* Problem description *
Among the records below, count the lines where "important" occurs, and report that total alone.
═══
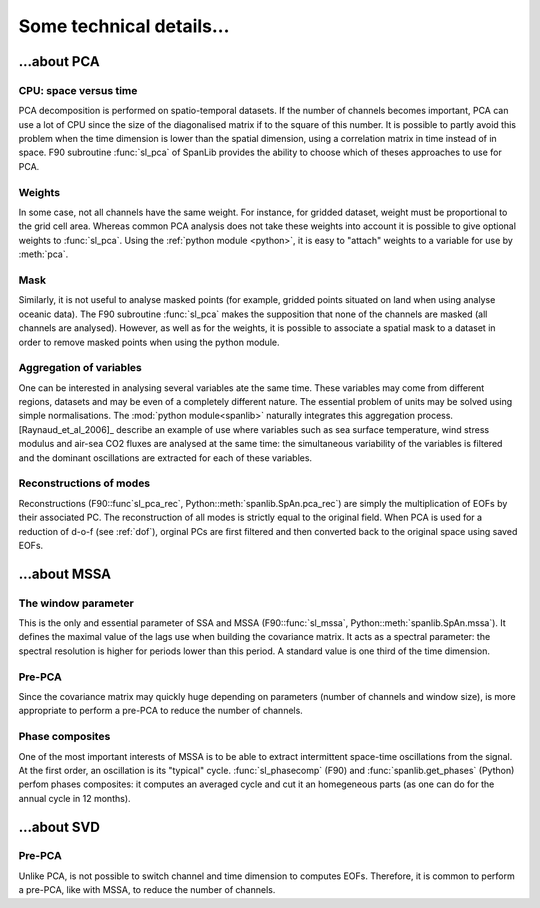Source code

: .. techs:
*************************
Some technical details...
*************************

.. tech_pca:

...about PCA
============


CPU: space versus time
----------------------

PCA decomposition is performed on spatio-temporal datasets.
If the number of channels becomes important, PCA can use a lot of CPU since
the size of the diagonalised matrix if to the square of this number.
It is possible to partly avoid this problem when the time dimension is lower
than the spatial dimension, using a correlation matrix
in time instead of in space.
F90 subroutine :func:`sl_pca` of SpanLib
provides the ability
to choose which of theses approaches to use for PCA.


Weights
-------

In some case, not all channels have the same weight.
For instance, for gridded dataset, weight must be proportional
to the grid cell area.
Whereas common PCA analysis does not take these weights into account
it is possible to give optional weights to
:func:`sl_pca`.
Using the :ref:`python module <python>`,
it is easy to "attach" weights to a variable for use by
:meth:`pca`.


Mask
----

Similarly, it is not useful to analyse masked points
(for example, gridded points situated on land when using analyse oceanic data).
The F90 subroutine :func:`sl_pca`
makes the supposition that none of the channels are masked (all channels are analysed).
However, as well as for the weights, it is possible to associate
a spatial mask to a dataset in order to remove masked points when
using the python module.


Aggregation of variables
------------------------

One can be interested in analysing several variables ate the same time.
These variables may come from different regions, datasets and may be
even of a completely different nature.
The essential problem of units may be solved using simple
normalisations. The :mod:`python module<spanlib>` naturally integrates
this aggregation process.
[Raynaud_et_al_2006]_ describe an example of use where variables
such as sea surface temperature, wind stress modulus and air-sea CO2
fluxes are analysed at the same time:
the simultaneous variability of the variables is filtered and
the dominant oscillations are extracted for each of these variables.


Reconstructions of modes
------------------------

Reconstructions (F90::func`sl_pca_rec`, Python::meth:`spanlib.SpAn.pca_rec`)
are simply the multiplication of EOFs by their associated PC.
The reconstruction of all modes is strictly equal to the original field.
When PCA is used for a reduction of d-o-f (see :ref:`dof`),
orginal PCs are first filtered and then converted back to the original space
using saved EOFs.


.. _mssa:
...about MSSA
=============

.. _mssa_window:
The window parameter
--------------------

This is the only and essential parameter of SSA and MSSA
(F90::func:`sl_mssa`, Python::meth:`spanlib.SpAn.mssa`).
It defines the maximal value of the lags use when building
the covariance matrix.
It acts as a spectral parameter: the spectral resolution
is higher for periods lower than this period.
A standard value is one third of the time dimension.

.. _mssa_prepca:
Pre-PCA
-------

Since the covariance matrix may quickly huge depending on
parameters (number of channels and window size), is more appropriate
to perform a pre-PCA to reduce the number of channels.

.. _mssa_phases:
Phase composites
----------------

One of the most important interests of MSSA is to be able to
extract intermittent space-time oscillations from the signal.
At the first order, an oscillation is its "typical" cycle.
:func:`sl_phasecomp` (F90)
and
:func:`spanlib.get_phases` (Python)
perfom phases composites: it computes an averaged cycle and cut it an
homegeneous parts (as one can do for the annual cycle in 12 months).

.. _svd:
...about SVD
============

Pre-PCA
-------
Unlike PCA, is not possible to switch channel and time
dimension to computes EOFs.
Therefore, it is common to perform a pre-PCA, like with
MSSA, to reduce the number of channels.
═══
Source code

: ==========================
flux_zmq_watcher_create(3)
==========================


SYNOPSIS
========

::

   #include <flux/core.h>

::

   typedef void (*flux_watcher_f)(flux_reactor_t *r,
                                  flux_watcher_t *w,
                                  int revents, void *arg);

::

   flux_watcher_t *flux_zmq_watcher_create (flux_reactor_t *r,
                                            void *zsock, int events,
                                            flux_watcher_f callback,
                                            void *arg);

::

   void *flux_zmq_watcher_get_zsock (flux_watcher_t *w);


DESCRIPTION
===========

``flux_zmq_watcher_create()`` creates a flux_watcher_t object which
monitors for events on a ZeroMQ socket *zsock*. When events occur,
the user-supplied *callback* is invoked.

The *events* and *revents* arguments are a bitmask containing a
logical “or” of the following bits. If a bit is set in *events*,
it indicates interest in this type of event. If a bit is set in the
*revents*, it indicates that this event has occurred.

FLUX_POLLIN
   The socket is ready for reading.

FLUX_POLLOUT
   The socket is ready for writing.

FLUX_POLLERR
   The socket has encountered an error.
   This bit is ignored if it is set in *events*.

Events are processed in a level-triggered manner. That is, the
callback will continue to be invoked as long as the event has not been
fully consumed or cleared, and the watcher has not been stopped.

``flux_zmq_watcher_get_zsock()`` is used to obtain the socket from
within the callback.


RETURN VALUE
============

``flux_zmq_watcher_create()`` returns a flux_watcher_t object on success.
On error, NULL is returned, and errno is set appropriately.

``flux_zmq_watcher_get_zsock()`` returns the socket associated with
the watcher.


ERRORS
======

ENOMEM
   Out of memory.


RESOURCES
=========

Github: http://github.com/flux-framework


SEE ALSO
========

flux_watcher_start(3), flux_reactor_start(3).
═══
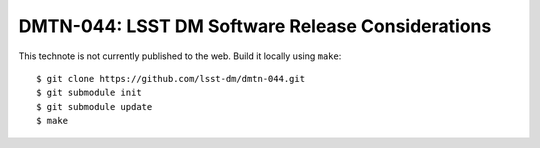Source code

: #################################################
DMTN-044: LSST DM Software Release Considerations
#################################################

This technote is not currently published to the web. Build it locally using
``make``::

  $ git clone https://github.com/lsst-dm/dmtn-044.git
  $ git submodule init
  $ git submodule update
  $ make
═══
* Result *
2